Cluster Hangs for 20 seconds, on a single node crush


I have a simple setup, with test data of 10 documents.
I have 3 nodes, 2 data 1 only master
I have 5 shards with 1 replica.

I run a search query every second via small simulator
I then disable the network card on the node that contains only the replicas.
My search queries are lagging - all of them, during the first 20 seconds post the card disable

So first call post the NIC down scenario, will get reply after 19s
Second call will get reply after 18s
Third call will get reply after 17s

I am using Elastic 6.7.1 - can someone elaborate on the root cause for this ?

How comes that killing 1 node my cluster hangs for 20 seconds ?

Thanks in advance,

How have you configured /proc/sys/net/ipv4/tcp_retries2? It defaults to 15 which is far too many IMO, and there are others who recommend reducing it to 3 for high-availability situations.

There's also an issue in older Elasticsearch versions (fixed in #39629, released in 7.2.0) that could slow down cluster state updates in your situation. I don't know that this will affect this experiment, unless you're disabling the NIC on the master, but I recommend upgrading to a later version.

1 Like

Thanks ! Will try to repeat the test on the latest...
I didn't mention I test it under windows boxes

Ah, ok, I think Windows has a similar kind of parameter to control TCP retries, but I don't know what it is.

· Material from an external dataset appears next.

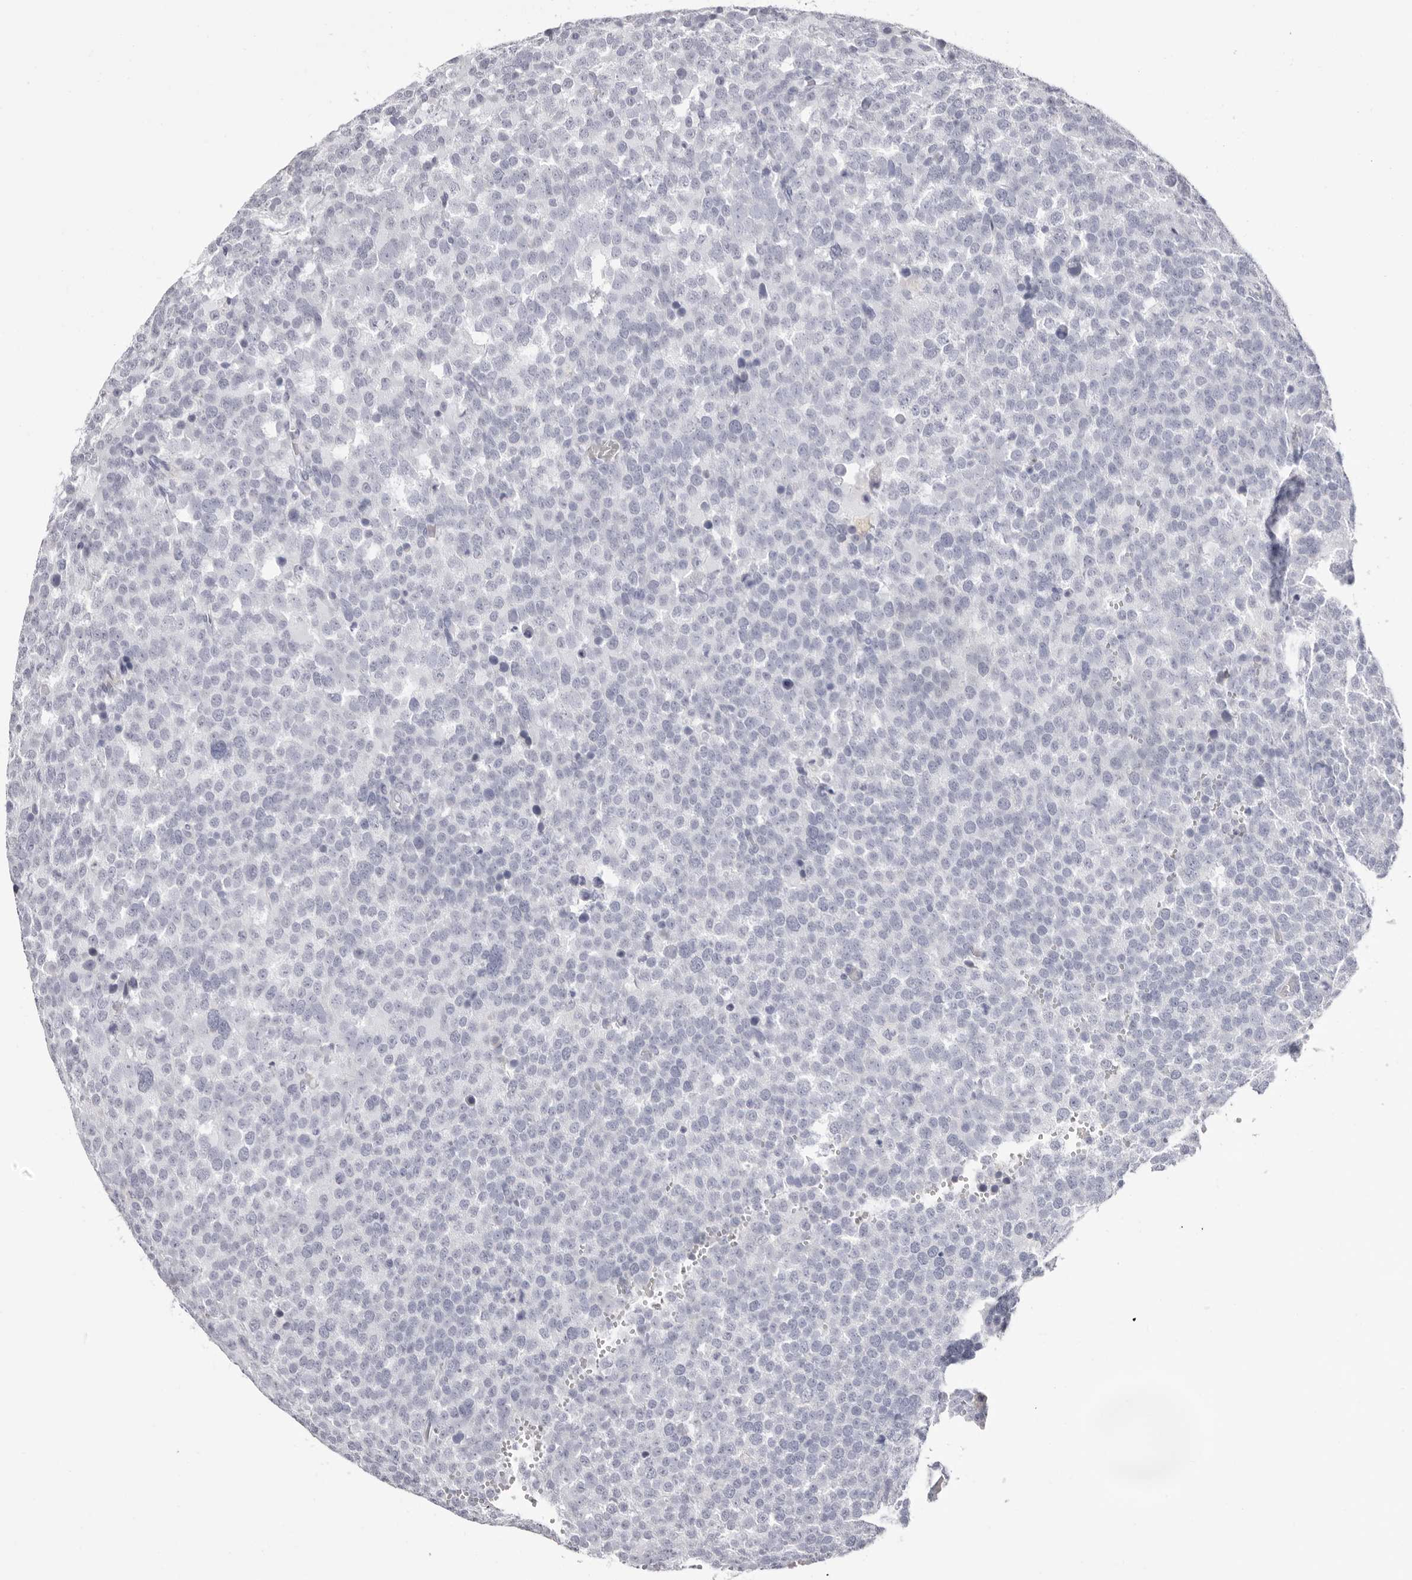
{"staining": {"intensity": "negative", "quantity": "none", "location": "none"}, "tissue": "testis cancer", "cell_type": "Tumor cells", "image_type": "cancer", "snomed": [{"axis": "morphology", "description": "Seminoma, NOS"}, {"axis": "topography", "description": "Testis"}], "caption": "DAB (3,3'-diaminobenzidine) immunohistochemical staining of testis seminoma exhibits no significant staining in tumor cells.", "gene": "LPO", "patient": {"sex": "male", "age": 71}}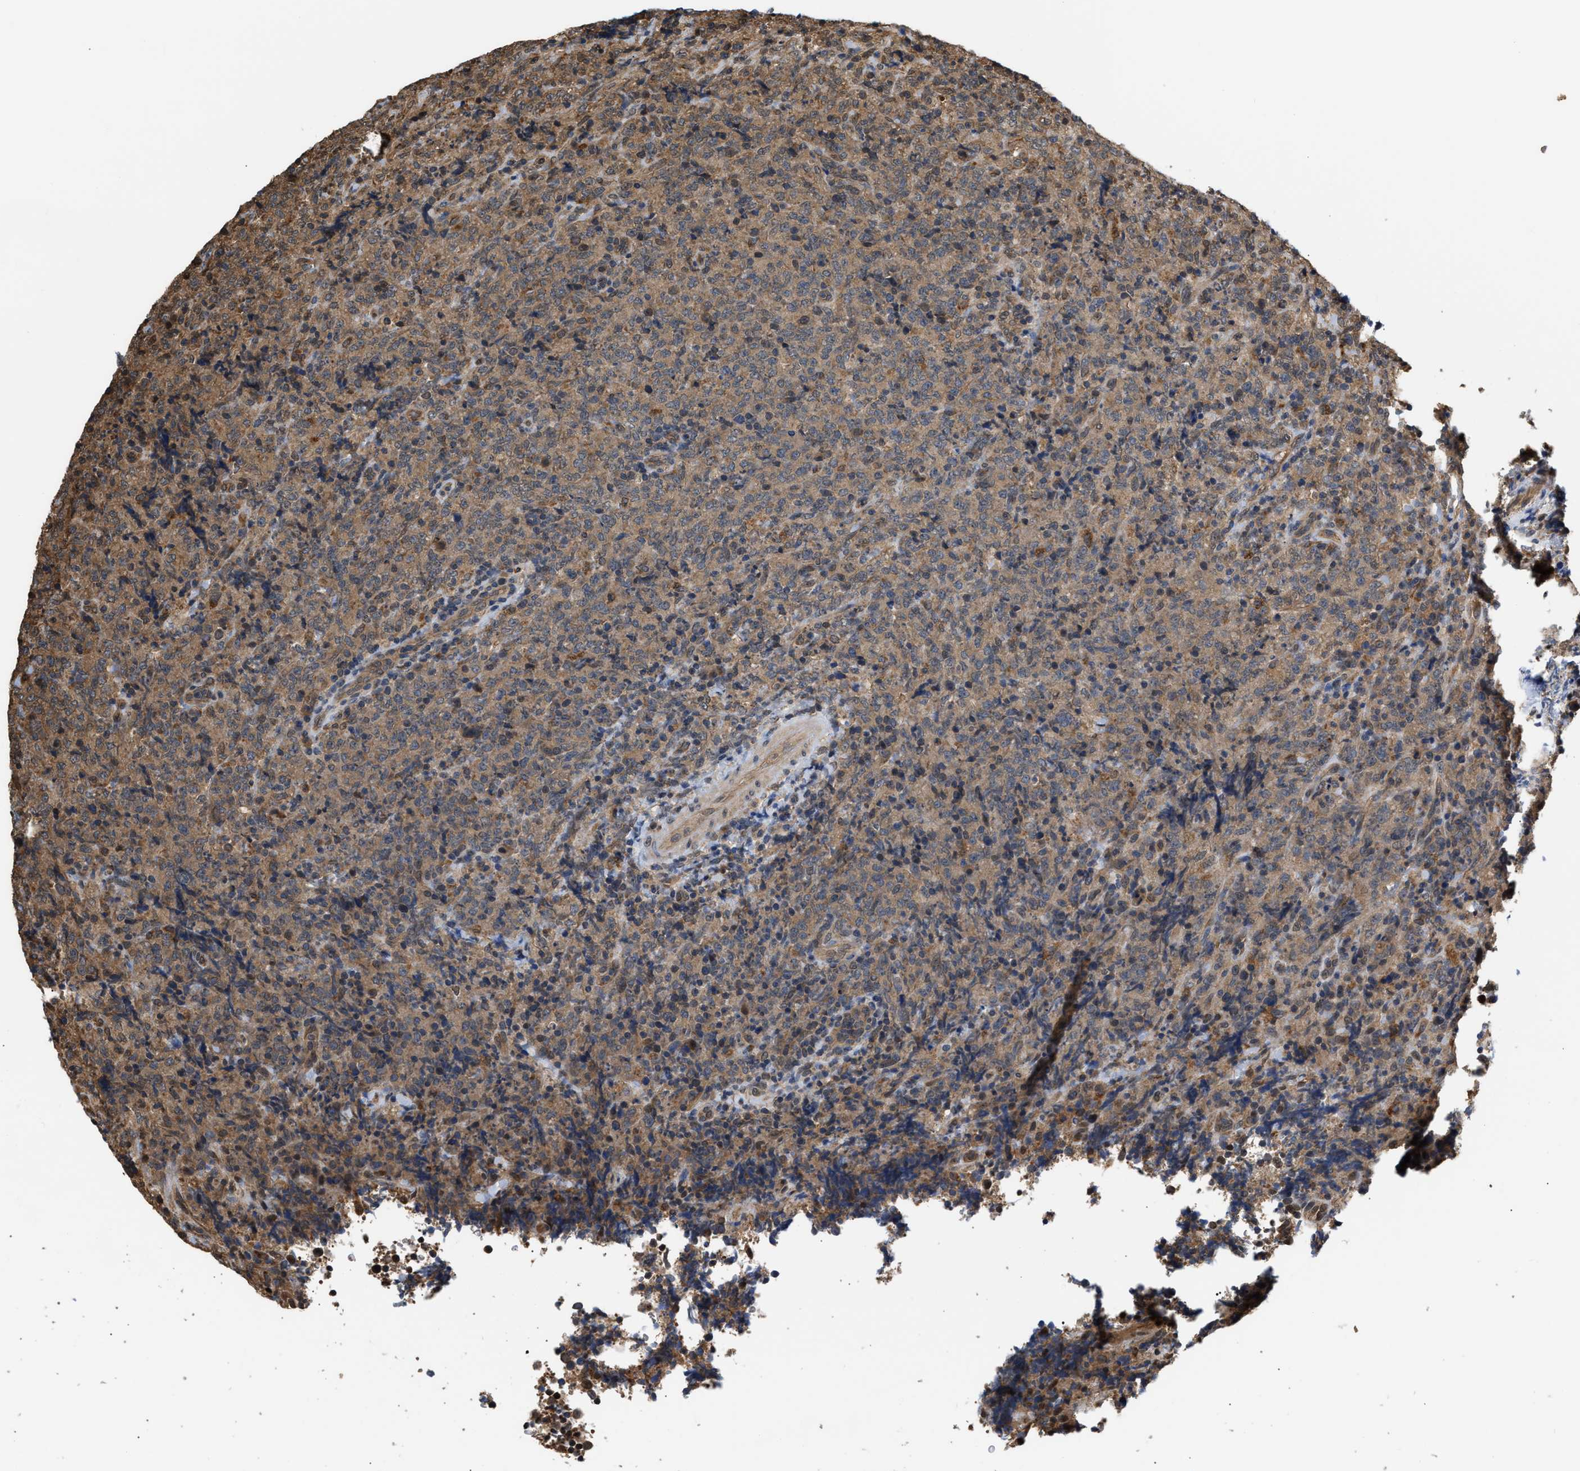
{"staining": {"intensity": "weak", "quantity": ">75%", "location": "cytoplasmic/membranous"}, "tissue": "lymphoma", "cell_type": "Tumor cells", "image_type": "cancer", "snomed": [{"axis": "morphology", "description": "Malignant lymphoma, non-Hodgkin's type, High grade"}, {"axis": "topography", "description": "Tonsil"}], "caption": "Lymphoma stained with a protein marker displays weak staining in tumor cells.", "gene": "SCAI", "patient": {"sex": "female", "age": 36}}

Tested it on the latest, problem persists...

In general I don't understand the flow regardless of TCP/ linux.
Node A contain the primary shard
Nove B containg copy shard NIC is disabled

Why Node A is hanging for 20 seconds when I am searching data contained on its shards ?!

Normally a search will be distributed across the whole cluster, so I would expect it to try and search some of the shards on node B. If your OS is configured to retry transmission an unreasonable number of times before giving up then those remote searches could take a long time to fail.

I understand ES is round robin between the nodes, but I make a call every sec - all of the calls are hanged during this time.

Even if ES is distributing my search the local shard should reply and I expect to get the reply back.
I made this test with only one document in my index... latest code and still issue occur.

Please note that the test is disabling the NIC, if I kill the service all works perfect without this hang...

I think you misunderstand. Each search is distributed across the cluster, and is expected to involve the disconnected node.

I don't understand the logic in this design :
ES sends my search query to all nodes, lets say I have 5 nodes, where one of the has crushed.
Now I am getting replies from 4 nodes but instead of returning the results, the server will wait for the reply from node #5 that is down?

Right. The much more common case is that you don't have a failing node and there you want each search to use all the CPU/IO/etc. resources in the cluster, rather than restricting itself to a single node.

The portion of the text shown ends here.